Jentzer Jacob C, Berg David D, Chonde Meshe D, Dahiya Garima, Elliott Andrea, Rampersad Penelope, Sinha Shashank S, Truesdell Alexander G, Yohannes Seife, Vallabhajosyula Saraschandra
Department of Cardiovascular Medicine, Mayo Clinic, Rochester, Minnesota, USA.
Cardiovascular Division, Department of Medicine, Brigham and Women's Hospital, Harvard Medical School, Boston, Massachusetts, USA.
JACC Adv. 2024 Dec 5;4(1):101432. doi: 10.1016/j.jacadv.2024.101432. eCollection 2025 Jan.
This state-of-the-art review describes the potential etiologies, pathophysiology, and management of mixed shock in the context of a proposed novel classification system. Cardiogenic-vasodilatory shock occurs when cardiogenic shock is complicated by inappropriate vasodilation, impairing compensatory mechanisms, and contributing to worsening shock. Vasodilatory-cardiogenic shock occurs when vasodilatory shock is complicated by myocardial dysfunction, resulting in low cardiac output. Primary mixed shock occurs when a systemic insult triggers both myocardial dysfunction and vasoplegia. Regardless of the etiology of mixed shock, the hemodynamic profile can be similar, and outcomes tend to be poor. Identification and treatment of both the initial and complicating disease processes is essential along with invasive hemodynamic monitoring given the evolving nature of mixed shock states. Hemodynamic support typically involves a combination of inotropes and vasopressors, with few data available to guide the use of mechanical circulatory support. Consensus definitions and novel treatment strategies are needed for this dangerous condition.

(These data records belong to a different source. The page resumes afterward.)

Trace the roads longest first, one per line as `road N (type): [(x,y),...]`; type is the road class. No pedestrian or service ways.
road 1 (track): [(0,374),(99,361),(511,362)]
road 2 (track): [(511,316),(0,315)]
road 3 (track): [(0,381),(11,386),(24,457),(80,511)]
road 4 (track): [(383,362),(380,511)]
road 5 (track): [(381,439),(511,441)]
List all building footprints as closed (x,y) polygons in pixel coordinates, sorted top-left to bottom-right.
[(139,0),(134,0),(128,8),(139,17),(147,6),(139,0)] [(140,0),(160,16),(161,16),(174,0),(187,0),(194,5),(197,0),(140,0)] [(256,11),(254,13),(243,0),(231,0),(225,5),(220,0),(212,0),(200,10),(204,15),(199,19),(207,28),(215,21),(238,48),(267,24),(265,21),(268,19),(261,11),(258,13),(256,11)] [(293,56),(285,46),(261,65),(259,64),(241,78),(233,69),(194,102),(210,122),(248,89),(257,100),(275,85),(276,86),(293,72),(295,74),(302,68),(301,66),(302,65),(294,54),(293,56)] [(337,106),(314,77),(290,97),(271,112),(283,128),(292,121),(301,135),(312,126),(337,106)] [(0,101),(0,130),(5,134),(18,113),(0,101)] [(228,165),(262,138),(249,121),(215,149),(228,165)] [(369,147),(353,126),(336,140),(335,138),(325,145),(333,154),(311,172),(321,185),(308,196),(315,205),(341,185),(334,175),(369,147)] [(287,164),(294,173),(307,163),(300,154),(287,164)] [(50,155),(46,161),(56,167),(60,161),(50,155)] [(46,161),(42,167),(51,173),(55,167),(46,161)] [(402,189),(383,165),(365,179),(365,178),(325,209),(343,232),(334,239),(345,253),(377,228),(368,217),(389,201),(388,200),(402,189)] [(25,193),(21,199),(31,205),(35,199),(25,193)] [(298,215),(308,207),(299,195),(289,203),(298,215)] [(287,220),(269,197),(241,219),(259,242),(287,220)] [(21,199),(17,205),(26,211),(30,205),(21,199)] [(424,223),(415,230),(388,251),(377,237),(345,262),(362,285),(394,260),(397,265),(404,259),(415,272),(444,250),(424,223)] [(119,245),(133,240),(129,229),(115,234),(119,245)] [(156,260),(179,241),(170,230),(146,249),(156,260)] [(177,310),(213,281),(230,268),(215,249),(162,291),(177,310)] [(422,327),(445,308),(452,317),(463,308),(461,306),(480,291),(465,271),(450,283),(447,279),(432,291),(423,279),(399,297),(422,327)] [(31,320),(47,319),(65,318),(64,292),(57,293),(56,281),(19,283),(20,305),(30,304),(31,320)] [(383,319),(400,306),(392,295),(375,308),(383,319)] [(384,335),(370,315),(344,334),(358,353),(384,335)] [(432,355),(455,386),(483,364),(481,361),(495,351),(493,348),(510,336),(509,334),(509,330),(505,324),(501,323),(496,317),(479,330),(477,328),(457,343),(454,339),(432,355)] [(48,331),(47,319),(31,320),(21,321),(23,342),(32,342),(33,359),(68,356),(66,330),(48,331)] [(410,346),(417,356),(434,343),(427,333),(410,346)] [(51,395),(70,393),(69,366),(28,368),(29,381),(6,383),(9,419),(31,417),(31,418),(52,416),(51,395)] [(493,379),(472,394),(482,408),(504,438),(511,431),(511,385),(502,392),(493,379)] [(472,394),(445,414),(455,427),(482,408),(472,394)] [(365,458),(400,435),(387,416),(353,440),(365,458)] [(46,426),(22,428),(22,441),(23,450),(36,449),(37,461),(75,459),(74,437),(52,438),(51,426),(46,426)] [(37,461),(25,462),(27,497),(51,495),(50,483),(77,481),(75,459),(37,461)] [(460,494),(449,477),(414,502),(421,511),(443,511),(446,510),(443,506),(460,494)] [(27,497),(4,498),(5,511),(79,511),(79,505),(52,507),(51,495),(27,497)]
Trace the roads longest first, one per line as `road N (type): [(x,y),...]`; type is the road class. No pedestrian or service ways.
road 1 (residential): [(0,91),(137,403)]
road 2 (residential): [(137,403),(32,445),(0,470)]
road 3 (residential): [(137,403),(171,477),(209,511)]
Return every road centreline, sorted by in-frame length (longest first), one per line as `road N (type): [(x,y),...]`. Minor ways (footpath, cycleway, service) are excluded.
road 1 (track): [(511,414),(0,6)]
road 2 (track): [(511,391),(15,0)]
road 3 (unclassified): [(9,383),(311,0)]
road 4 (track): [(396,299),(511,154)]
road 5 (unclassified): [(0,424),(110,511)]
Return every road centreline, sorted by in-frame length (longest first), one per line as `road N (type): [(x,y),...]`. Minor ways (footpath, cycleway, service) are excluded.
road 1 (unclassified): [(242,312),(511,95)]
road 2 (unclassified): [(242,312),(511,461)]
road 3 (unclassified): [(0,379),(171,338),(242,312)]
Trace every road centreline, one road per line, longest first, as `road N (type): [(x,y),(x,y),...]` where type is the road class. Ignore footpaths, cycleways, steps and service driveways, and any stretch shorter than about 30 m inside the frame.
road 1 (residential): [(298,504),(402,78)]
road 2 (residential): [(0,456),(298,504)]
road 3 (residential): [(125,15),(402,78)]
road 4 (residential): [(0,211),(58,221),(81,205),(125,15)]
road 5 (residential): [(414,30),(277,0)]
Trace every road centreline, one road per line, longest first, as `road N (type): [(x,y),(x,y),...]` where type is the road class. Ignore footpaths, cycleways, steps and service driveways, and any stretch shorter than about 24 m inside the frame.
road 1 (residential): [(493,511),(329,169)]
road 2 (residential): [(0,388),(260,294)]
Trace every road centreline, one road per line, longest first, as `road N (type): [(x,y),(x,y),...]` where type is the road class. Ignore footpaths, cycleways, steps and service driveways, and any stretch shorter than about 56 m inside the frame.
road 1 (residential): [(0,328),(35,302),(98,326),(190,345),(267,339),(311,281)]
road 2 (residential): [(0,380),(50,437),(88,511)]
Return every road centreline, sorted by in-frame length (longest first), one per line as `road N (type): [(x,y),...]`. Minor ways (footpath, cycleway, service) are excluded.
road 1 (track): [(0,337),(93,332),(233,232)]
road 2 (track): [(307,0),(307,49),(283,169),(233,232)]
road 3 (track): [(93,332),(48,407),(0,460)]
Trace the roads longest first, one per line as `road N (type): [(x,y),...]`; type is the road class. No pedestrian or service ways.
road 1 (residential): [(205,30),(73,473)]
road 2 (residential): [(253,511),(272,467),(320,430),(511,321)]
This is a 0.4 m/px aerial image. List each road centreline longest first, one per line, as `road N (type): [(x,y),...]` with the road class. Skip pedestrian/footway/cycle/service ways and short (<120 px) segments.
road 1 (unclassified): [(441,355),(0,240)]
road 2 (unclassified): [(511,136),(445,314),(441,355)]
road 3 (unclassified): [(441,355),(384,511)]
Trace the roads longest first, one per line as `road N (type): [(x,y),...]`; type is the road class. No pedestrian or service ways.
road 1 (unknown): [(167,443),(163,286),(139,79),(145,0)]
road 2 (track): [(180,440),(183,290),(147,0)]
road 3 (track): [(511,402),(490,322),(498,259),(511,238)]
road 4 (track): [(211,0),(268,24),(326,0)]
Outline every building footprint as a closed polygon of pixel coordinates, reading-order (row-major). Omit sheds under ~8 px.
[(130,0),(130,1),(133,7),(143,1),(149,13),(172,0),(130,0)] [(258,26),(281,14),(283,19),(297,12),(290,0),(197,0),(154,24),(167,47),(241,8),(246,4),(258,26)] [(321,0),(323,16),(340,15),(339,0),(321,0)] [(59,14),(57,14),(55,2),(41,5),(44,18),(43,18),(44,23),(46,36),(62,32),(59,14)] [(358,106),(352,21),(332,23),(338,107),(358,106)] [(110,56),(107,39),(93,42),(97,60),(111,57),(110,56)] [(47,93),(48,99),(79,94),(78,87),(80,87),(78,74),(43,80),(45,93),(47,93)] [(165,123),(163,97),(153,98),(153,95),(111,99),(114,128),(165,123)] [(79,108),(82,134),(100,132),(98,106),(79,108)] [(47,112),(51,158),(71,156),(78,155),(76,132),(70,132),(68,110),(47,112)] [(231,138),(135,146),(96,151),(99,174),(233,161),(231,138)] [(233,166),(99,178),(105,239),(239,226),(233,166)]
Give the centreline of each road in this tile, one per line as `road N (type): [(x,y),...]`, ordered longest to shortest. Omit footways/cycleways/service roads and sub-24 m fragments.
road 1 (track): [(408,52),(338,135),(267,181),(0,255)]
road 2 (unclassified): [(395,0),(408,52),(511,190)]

这篇前沿综述在一个新提出的分类系统背景下,描述了混合性休克的潜在病因、病理生理学及管理方法。当心源性休克并发不适当的血管扩张,损害代偿机制并导致休克恶化时,就会发生心源性-血管扩张性休克。当血管扩张性休克并发心肌功能障碍,导致心输出量降低时,就会发生血管扩张性-心源性休克。当全身性损伤引发心肌功能障碍和血管麻痹时,就会发生原发性混合性休克。无论混合性休克的病因如何,其血流动力学特征可能相似,且预后往往较差。鉴于混合性休克状态不断变化的性质,识别和治疗初始及并发疾病过程以及进行有创血流动力学监测至关重要。血流动力学支持通常需要联合使用正性肌力药物和血管升压药,而关于使用机械循环支持的数据很少。对于这种危险情况,需要达成共识定义和新的治疗策略。